View of Mount Cook from the top of the Sealy Tarns Track in Mount Cook National Park. Photo courtesy of Miller

Milford Sound was the most beautiful place I’d ever seen until I went to Mount Cook the other day.  My friend and I did a day hike up to a hut, and the scenery around us genuinely left me speechless, as cliché as that sounds.  Rocky snow-caps cut into the clear sky with their jagged edges.  Thousands of years of glacial movement scarred their faces.  The views made up for all the slipping and sliding in the snow on the way down.

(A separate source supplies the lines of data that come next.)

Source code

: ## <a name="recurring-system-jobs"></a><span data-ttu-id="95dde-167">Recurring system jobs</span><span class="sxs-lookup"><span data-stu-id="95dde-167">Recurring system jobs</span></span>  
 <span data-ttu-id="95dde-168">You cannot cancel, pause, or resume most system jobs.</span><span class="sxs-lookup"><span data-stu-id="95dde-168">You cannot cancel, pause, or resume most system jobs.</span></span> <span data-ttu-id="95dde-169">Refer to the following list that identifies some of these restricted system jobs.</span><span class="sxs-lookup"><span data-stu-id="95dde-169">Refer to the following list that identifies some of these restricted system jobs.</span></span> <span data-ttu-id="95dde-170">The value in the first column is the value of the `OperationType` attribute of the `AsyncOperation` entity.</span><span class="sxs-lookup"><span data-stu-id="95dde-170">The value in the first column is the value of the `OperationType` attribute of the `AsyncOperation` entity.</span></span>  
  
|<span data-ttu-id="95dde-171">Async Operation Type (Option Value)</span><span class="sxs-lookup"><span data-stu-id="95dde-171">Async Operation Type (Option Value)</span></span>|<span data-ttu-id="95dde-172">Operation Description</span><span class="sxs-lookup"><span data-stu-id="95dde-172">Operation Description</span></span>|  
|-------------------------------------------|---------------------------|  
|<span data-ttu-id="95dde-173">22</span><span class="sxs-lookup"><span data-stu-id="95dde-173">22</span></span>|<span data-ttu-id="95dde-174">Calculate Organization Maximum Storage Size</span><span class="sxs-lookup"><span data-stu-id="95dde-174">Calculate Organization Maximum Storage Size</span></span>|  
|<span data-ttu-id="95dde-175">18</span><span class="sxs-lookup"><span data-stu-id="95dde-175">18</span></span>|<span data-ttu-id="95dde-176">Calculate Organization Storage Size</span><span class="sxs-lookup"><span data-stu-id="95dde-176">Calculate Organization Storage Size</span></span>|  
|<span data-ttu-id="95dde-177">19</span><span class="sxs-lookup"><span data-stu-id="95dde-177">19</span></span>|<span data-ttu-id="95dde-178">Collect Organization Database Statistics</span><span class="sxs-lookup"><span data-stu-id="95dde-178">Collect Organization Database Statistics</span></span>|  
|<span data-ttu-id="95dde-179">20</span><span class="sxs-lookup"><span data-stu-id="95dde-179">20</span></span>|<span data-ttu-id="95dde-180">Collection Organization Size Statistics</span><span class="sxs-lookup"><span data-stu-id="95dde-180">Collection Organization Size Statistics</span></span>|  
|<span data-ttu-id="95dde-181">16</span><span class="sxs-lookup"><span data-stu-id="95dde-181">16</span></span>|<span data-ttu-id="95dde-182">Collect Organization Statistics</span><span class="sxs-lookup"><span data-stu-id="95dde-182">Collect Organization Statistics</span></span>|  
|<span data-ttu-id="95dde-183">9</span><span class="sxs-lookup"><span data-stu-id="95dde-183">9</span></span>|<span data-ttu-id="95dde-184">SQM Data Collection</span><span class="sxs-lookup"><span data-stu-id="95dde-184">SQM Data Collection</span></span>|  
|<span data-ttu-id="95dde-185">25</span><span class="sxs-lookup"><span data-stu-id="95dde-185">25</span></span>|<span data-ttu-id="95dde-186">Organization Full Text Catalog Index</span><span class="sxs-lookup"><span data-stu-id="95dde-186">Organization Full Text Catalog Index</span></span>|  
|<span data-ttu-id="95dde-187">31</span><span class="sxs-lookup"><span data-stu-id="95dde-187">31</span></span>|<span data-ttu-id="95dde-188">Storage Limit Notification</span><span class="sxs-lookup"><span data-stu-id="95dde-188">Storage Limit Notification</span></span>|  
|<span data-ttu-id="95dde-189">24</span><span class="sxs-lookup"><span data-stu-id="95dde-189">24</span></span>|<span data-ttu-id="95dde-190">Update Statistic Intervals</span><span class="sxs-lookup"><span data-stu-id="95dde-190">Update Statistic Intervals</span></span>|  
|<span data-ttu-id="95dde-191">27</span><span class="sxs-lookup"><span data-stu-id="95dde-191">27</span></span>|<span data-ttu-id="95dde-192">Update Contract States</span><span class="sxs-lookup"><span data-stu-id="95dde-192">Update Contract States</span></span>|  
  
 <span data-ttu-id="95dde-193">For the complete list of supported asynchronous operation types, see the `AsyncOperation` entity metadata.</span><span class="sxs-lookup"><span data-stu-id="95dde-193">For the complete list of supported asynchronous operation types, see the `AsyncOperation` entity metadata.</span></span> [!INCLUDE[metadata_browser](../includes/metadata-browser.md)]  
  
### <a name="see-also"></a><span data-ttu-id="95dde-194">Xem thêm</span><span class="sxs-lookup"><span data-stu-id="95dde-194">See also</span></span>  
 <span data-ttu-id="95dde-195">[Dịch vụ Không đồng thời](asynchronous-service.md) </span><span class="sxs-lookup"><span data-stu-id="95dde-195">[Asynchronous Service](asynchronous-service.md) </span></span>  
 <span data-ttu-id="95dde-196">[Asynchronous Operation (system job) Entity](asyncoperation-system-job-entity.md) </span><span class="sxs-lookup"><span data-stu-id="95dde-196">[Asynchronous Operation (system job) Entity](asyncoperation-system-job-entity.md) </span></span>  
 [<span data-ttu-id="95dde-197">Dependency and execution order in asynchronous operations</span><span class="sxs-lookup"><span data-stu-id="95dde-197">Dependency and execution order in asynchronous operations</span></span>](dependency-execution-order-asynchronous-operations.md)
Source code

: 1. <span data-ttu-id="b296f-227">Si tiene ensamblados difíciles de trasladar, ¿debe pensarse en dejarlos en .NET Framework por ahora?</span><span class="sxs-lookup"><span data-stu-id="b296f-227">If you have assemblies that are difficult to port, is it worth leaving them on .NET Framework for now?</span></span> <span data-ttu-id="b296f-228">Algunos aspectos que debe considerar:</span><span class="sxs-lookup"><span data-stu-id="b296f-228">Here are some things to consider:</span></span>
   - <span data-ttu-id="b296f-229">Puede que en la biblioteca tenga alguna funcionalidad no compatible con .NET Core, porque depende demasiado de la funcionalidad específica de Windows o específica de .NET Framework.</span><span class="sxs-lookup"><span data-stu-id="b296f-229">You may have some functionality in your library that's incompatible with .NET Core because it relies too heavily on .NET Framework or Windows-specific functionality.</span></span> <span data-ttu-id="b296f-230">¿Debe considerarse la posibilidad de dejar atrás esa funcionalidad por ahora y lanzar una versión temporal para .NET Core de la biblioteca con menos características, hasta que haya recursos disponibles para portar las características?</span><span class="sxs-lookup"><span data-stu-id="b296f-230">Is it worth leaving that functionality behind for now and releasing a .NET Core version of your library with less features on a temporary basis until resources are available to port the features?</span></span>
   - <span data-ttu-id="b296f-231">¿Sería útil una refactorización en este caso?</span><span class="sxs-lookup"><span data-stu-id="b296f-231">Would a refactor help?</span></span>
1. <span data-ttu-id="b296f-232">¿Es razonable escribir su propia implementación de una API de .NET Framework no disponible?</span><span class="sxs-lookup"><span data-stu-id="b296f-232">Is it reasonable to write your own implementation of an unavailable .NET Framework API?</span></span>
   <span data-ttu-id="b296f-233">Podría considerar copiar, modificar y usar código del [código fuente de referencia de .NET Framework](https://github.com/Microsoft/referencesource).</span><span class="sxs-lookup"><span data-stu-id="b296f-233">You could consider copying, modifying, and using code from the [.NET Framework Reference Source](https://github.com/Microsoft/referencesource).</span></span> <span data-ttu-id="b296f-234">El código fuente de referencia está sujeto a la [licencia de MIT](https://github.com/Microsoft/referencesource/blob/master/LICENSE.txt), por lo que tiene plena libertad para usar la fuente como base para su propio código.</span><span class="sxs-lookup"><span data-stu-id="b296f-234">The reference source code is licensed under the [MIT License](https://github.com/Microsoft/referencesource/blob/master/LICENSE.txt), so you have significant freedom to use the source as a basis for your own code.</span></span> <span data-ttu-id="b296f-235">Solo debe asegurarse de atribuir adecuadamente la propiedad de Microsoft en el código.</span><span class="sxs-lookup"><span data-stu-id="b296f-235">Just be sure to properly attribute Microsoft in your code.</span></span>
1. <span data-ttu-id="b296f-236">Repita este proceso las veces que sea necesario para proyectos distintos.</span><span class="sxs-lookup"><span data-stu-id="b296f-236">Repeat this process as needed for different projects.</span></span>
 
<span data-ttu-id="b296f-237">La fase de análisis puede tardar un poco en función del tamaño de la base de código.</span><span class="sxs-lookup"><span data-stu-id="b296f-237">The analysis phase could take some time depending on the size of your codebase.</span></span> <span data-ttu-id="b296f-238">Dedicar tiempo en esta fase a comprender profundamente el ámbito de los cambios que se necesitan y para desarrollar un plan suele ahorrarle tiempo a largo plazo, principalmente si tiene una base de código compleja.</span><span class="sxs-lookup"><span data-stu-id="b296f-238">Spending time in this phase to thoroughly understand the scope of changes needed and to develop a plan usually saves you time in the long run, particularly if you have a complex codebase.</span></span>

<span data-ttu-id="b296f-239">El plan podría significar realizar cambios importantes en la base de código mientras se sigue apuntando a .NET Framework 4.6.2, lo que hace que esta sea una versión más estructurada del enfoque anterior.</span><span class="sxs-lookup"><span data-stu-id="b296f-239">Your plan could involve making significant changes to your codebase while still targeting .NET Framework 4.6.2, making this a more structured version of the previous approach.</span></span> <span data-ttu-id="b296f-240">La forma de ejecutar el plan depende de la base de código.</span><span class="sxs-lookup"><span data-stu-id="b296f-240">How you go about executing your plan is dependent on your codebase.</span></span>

Hiking and road trips take up most of my weekends, but I’ve also been spending a lot of time at the skate park here.  It’s definitely an upgrade from the park in Lexington, which most people don’t even know exists.  My time at the skate park has been really beneficial for me.  I’ve always been pretty introverted and have trouble striking up conversations with strangers.  Skating has such an awesome and welcoming community, and that definitely extends into New Zealand.  My conversations with the dudes there and my progression on the board have really helped boost my confidence since coming here.

Since I arrived in New Zealand, I also have dived completely headfirst into photography. Taking pictures is such a simple action but it unbelievably fun.  The feeling when you take THE picture is unlike any other feeling in the world. It’s been an awesome creative outlet for and will help me keep records of the memories I have made abroad.

I’d like to give some advice to anyone reading this who is considering going abroad.  Firstly, do it.  Secondly, come to New Zealand.